Fish shell, predominantly, is not designed for parsing HTML directly. However, it excels in gluing together Unix tools like curl, grep, sed, awk, or using specialized tools like pup or beautifulsoup in a Python script. Below are examples that showcase how to leverage these tools from within Fish shell to parse HTML.

Using curl and grep:

Fetching HTML content and extracting lines that contain links:

curl -s https://example.com | grep -oP '(?<=href=")[^"]*'

Output:

/page1.html
/page2.html
...

Using pup (a command-line tool for parsing HTML):

First, ensure pup is installed. Then you can use it to extract elements by their tags, ids, classes, etc.

curl -s https://example.com | pup 'a attr{href}'

Output, similar to the grep example, would list href attributes of <a> tags.

With a Python script and beautifulsoup:

While Fish itself can’t parse HTML natively, it seamlessly integrates with Python scripts. Below is a concise example that uses Python with BeautifulSoup to parse and extract titles from HTML. Ensure you have beautifulsoup4 and requests installed in your Python environment.

parse_html.fish

function parse_html -a url
    python -c "
import sys
import requests
from bs4 import BeautifulSoup

response = requests.get(sys.argv[1])
soup = BeautifulSoup(response.text, 'html.parser')
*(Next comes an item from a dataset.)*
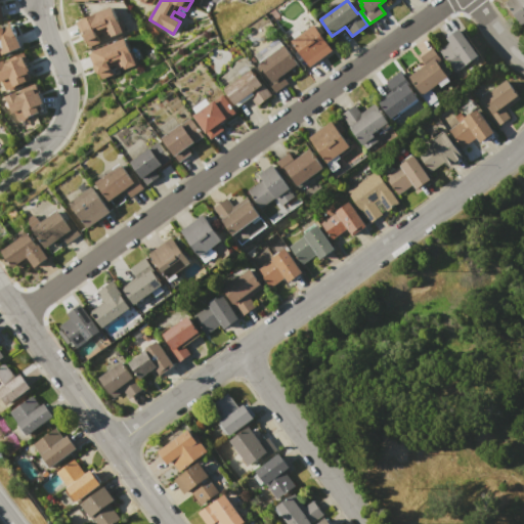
[(506,2),(508,0),(523,0),(523,23),(522,25),(506,2)]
titles = soup.find_all('title')

for title in titles:
    print(title.get_text())
" $url
end

Usage:

parse_html 'https://example.com'

Output:

Example Domain

Each of these methods serves different use cases and scales of complexity, from simple command-line text manipulation to the full parsing power of beautifulsoup in Python scripts. Depending on your needs and the complexity of the HTML structure, you may choose a straightforward Unix pipeline or a more powerful scripting approach.